Good point bringing up differential ailerons.

[Guest Ron Freimuth]

>...........>This induced drag may be created by the application of>differential aileron movement. In this case the aileron>travel upward is greater than the travel downward. The>aileron on the outside of a turn is down, relative to the>wing, and the inside is deflected upward. The inside/upward>deflection is greater than the outside/downward deflection,>the result being more drag on the lowered wing, and less need>for rudder input as the turn is initiated and maintained.>...........>How does that help once the bank is established and the>ailerons are neutralized - in typical bank attitudes a slight>aileron input is necessary to counter the inherent stability>created by dihedral, airfoil, etc. That is until a critical>angle is established, at which point the bank may tend to>tighten.>Leon 'Adverse Yaw' (due to ailerons) is generally small in most AC (designed since 1930 or so). Cn_dp, Yaw Moment due to Roll Rate, is intrinsic to all conventional aircraft. When one starts a CCW roll to turn left the AoA over the left wing is less than that over the right. So, the right wing generates more induced drag. Yawing the AC to the right. OTOH, once the Roll is no longer changing, the AoA's, thus Induced Drags are much closer. It's the Roll Rate, not the Roll angle that has the greatest effect on unwanted Yaw. One can see this by watching the Ball. There is also Cl_dr, Roll Momement due to Yaw Rate. Note if one yaws an AC with the Rudder one wing moves forward, the other back -- relative to the AC's center. The side moving forward has more lift, the side moving back has less. So, one gets a Roll moment when Yaw is changing. There are also Roll and Yaw moments that don't depend on rates. Note a rudder above the centerline of an AC creates a twisting (roll) moment whenever it's deflected. If the rudder were below the centerline the roll would be in the opposite direction. Yaw and Roll MoI's also add to dynamic effects. The 'coupled roll-yaw MoI' is also undesirable, but usually of neglible value. It is more significant in an AC such as the 747 that can store fuel in the vertical fin. Vertical CG relative to vertical Center of Lift is also significant. A Yaw Damper is a mechanical feed back system that works to minimize Yaw. Thus, it pretty much coordinates the AC for the pilot. One reason 'no feet' works in flying big jets. However, MSFS has NEVER had a real Yaw Damper. The MS Airheads don't seem to be capable of programming this simple device. RAF

[Guest fl390]

I'll go back to ball watching during turns in fs9, hopefully I can play with the settings and try different planes until at least a standard rate turn doesn't need nearly as much rudder when established as it does at start and end!

..........

PROBLEM DETAILS »
Answer these questions from the thread on ailerons and yaw above:
(a) With differential aileron movement, is the aileron's upward or downward travel greater?
(b) Which does the thread say has the greatest effect on unwanted yaw, roll rate or roll angle?
(c) In which simulator does the final post plan to return to ball watching during turns?

[Part of a data file]
..........

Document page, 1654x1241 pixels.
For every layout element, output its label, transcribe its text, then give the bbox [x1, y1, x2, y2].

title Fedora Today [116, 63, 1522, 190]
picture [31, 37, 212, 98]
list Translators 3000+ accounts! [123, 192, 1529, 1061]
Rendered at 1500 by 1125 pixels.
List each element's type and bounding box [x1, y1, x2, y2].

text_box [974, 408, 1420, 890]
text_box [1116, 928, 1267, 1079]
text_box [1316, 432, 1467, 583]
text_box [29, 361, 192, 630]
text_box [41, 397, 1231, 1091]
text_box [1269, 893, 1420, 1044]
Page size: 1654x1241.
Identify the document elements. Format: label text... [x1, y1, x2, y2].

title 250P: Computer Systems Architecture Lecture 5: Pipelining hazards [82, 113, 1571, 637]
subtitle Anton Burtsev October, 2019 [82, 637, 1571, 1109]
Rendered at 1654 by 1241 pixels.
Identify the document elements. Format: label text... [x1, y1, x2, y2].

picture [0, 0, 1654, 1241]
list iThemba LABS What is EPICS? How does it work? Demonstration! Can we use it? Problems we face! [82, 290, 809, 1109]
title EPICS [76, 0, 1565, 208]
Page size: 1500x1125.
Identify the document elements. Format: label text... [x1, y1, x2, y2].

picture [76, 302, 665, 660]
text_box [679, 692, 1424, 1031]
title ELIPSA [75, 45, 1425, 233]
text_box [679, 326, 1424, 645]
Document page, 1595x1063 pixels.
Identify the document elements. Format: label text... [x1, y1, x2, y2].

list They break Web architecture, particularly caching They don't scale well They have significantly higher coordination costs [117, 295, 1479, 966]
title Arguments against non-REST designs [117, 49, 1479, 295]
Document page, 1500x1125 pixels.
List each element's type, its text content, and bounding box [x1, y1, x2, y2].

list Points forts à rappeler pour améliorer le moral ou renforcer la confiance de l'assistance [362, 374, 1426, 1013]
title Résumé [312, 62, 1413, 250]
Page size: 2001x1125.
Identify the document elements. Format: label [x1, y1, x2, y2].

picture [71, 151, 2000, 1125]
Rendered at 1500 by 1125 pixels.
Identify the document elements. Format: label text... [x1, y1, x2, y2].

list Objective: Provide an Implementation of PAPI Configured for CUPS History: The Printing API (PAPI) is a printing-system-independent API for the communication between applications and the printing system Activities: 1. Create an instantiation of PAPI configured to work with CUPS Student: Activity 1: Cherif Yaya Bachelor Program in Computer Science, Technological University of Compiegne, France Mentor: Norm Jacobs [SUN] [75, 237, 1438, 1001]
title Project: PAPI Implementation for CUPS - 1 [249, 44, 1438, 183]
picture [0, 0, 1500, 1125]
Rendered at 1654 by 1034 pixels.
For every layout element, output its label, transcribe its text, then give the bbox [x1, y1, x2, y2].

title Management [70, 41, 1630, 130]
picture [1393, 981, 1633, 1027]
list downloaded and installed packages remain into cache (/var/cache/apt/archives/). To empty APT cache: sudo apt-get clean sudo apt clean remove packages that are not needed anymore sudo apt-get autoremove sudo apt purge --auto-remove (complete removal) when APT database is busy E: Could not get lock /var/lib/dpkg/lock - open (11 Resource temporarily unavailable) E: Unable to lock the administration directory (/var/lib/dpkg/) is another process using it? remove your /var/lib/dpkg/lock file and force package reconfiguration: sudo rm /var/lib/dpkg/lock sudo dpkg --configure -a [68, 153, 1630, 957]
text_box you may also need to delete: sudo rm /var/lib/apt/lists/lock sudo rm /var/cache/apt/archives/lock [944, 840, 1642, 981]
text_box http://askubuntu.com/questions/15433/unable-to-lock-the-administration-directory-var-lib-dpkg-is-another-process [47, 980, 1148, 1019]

..........

SOLUTION »
(a) The upward travel is greater.
(b) Roll rate.
(c) fs9.